*PROBLEM TO WORK ON*:
Every line containing the word "this" is to be copied from the data below.

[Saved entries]

%%

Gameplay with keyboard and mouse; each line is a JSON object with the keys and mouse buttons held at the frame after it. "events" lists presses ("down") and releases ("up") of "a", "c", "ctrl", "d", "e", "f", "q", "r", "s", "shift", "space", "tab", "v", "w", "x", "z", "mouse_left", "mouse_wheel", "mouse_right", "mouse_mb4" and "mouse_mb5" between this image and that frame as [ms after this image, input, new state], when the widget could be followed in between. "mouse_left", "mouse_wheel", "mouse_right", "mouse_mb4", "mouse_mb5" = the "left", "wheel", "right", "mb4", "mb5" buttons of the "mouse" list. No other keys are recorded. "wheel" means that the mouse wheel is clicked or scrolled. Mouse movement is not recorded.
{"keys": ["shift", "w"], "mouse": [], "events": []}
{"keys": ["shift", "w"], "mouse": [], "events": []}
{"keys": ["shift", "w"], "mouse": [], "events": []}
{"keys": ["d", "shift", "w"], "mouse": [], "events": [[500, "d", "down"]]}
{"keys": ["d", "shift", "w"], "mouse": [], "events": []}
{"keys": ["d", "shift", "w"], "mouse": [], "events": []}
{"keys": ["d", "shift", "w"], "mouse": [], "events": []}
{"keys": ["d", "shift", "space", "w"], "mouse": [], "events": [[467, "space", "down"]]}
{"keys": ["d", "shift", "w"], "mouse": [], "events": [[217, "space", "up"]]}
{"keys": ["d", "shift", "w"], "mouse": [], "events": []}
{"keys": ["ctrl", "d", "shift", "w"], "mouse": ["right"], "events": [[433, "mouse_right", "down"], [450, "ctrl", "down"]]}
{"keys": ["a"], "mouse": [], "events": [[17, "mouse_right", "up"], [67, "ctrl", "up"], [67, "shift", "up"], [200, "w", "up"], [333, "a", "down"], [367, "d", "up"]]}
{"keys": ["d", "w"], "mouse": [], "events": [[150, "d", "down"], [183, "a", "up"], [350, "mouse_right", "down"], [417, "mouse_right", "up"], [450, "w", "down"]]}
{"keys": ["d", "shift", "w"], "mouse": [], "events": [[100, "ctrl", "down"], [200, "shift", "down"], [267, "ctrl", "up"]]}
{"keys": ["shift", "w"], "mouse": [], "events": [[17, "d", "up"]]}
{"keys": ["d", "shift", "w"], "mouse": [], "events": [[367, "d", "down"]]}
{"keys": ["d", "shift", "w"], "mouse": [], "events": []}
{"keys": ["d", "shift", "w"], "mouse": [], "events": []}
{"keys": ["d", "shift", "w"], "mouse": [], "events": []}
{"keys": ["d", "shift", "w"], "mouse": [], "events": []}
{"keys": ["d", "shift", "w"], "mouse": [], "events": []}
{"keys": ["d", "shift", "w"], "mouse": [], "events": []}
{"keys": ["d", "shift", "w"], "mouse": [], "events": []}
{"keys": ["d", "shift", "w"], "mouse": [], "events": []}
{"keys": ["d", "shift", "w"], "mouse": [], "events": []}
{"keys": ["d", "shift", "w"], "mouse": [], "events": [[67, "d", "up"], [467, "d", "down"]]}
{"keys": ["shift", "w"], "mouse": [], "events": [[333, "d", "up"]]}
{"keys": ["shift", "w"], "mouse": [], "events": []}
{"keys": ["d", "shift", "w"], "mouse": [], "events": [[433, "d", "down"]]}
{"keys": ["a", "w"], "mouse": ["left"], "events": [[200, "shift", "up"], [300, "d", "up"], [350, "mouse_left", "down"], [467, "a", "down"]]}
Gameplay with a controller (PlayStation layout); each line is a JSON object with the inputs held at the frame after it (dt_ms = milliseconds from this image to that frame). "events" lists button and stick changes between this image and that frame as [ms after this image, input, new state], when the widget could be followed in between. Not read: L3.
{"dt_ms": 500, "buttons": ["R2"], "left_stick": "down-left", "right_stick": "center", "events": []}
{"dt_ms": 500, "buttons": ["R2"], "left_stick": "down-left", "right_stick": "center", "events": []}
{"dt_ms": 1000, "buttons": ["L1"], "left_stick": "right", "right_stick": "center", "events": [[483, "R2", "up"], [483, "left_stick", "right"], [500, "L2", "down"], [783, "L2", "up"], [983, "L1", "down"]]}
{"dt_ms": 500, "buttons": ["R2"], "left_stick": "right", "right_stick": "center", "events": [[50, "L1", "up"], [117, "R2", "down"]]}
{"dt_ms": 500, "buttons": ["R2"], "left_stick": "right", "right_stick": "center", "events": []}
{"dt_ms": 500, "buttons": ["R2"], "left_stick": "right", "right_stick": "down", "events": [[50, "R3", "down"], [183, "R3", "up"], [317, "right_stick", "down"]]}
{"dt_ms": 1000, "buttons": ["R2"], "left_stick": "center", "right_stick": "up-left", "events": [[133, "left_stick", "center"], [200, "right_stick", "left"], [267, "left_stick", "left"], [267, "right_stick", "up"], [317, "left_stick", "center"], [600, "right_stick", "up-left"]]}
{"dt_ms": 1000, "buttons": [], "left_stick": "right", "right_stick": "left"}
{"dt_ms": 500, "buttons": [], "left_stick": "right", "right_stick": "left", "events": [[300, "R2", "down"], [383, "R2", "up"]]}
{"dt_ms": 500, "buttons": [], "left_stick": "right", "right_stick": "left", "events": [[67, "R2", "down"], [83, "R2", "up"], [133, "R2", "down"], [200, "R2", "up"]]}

%%

*YOUR SOLUTION*:
Gameplay with keyboard and mouse; each line is a JSON object with the keys and mouse buttons held at the frame after it. "events" lists presses ("down") and releases ("up") of "a", "c", "ctrl", "d", "e", "f", "q", "r", "s", "shift", "space", "tab", "v", "w", "x", "z", "mouse_left", "mouse_wheel", "mouse_right", "mouse_mb4" and "mouse_mb5" between this image and that frame as [ms after this image, input, new state], when the widget could be followed in between. "mouse_left", "mouse_wheel", "mouse_right", "mouse_mb4", "mouse_mb5" = the "left", "wheel", "right", "mb4", "mb5" buttons of the "mouse" list. No other keys are recorded. "wheel" means that the mouse wheel is clicked or scrolled. Mouse movement is not recorded.
Gameplay with a controller (PlayStation layout); each line is a JSON object with the inputs held at the frame after it (dt_ms = milliseconds from this image to that frame). "events" lists button and stick changes between this image and that frame as [ms after this image, input, new state], when the widget could be followed in between. Not read: L3.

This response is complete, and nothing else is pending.